Several flow battery manufacturers have now based their product line on modular batteries with fixed-size tanks. Although this precludes the opportunity to modify the power/energy ratio of the batteries, it offers standardisation, which should encourage large-scale production and so drive down costs through economies of scale. Our current cost estimates for these units are in the range of £400-900/kWh ($515-1160), which is comparable to lithium-ion battery systems when whole life costs are considered. We expect there to be cost reductions throughout the flow battery industry— vanadium prices are beginning to stabilise, other flow battery types use less expensive electrolytes, and future price targets could be as low as £200/kWh ($257), which would make them very competitive. The caveat on all of these costs is to make sure the comparison is made evenly: avoiding the headline cost of the battery or energy storage component, and focussing on the overall project cost and complete life-cycle cost of the system when it is connected to the network.

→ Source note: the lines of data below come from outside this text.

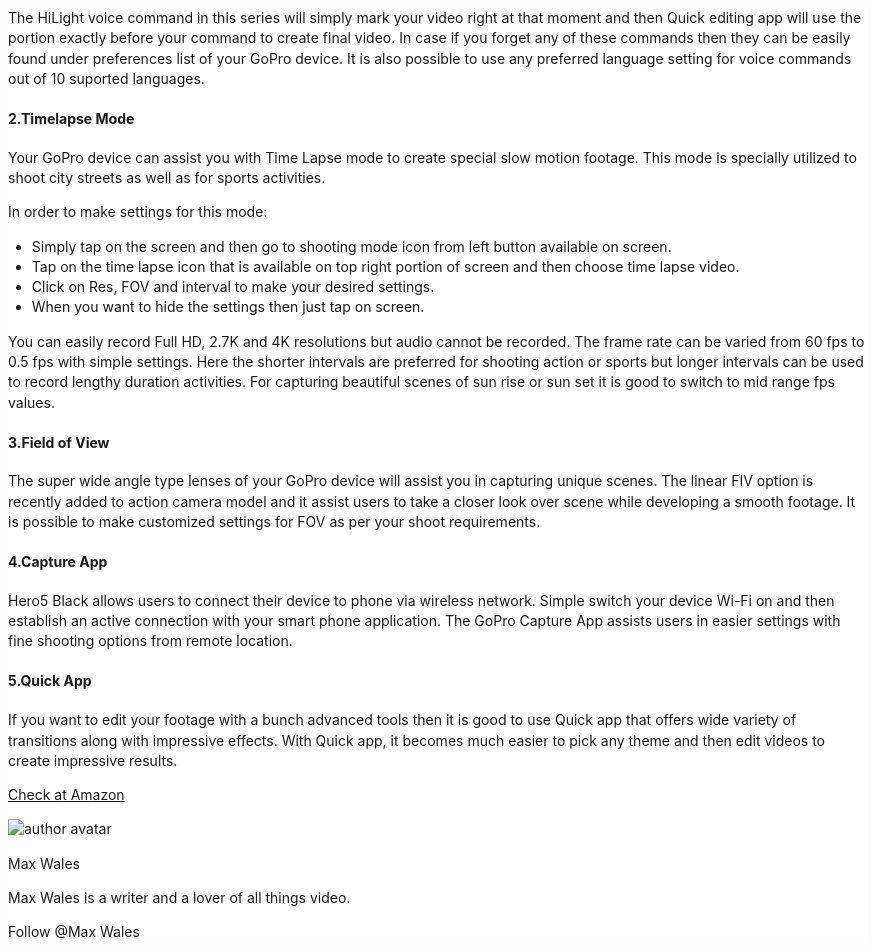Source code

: The HiLight voice command in this series will simply mark your video right at that moment and then Quick editing app will use the portion exactly before your command to create final video. In case if you forget any of these commands then they can be easily found under preferences list of your GoPro device. It is also possible to use any preferred language setting for voice commands out of 10 suported languages.

#### 2.Timelapse Mode

Your GoPro device can assist you with Time Lapse mode to create special slow motion footage. This mode is specially utilized to shoot city streets as well as for sports activities.

In order to make settings for this mode:

* Simply tap on the screen and then go to shooting mode icon from left button available on screen.
* Tap on the time lapse icon that is available on top right portion of screen and then choose time lapse video.
* Click on Res, FOV and interval to make your desired settings.
* When you want to hide the settings then just tap on screen.

You can easily record Full HD, 2.7K and 4K resolutions but audio cannot be recorded. The frame rate can be varied from 60 fps to 0.5 fps with simple settings. Here the shorter intervals are preferred for shooting action or sports but longer intervals can be used to record lengthy duration activities. For capturing beautiful scenes of sun rise or sun set it is good to switch to mid range fps values.

#### 3.Field of View

The super wide angle type lenses of your GoPro device will assist you in capturing unique scenes. The linear FIV option is recently added to action camera model and it assist users to take a closer look over scene while developing a smooth footage. It is possible to make customized settings for FOV as per your shoot requirements.

#### 4.Capture App

Hero5 Black allows users to connect their device to phone via wireless network. Simple switch your device Wi-Fi on and then establish an active connection with your smart phone application. The GoPro Capture App assists users in easier settings with fine shooting options from remote location.

#### 5.Quick App

If you want to edit your footage with a bunch advanced tools then it is good to use Quick app that offers wide variety of transitions along with impressive effects. With Quick app, it becomes much easier to pick any theme and then edit videos to create impressive results.

[Check at Amazon](https://www.amazon.com/gp/product/B01M14ATO0/ref=as%5Fli%5Ftl?ie=UTF8&tag=vs-flora-20&camp=1789&creative=9325&linkCode=as2&creativeASIN=B01M14ATO0&linkId=5ce54ea937ecffa6b1b8056b6922abaa)

![author avatar](https://images.wondershare.com/filmora/article-images/max-wales-author.jpg)

Max Wales

Max Wales is a writer and a lover of all things video.

Follow @Max Wales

There are fewer flow battery installations to study as case examples, but with notable achievements, such as Sumitomo’s new 51MWh battery in Hokkaido and a flow battery/lithium-ion hybrid battery installation by Invinity in Oxford.
There needs to be a very clear commercial and technical case for choosing a new energy storage technology over one of the incumbents. The decision might be made on environmental or safety grounds, after considering the whole life cycle cost of the battery system. It could be that for a particular size, energy capacity and power rating, one technology becomes a clear leader. But the requirement for energy storage is not fixed. In many instances, it is a case of installing a flexible system to provide certainty of power and energy in an uncertain world.
I believe that longer duration energy storage is needed, and hope that we have a broad range of technology solutions to provide it. The industry should not just rely on one specific technology. We want to be able to embrace the benefits of many battery technologies, with their longer lifetimes, higher rates of recycling, lower costs of manufacture, and lower environmental burden. The market for energy storage needs to be considered alongside the formation of national and international energy policy, as we move towards a more sustainable world where zero-or low carbon electricity generation is the norm. I have three observations:
- Manufacturers are doing their part— raising funds for R&D, marketing their products, creating brand awareness and demonstrating real projects
- Energy policymakers don’t seem to be quite as enthusiastic as we would like in backing new technologies. There is a gold rush to build ‘Giga factories’ but not necessarily support for other technology types. Support for innovation only takes technology so far. In the energy sector, we need to build energy products that are capable of delivering success in repeated demonstrations
- Investors and project developers need to accept that some project risk is essential in order to make technical progress. Let’s try and find a way to encourage the uptake of new technologies.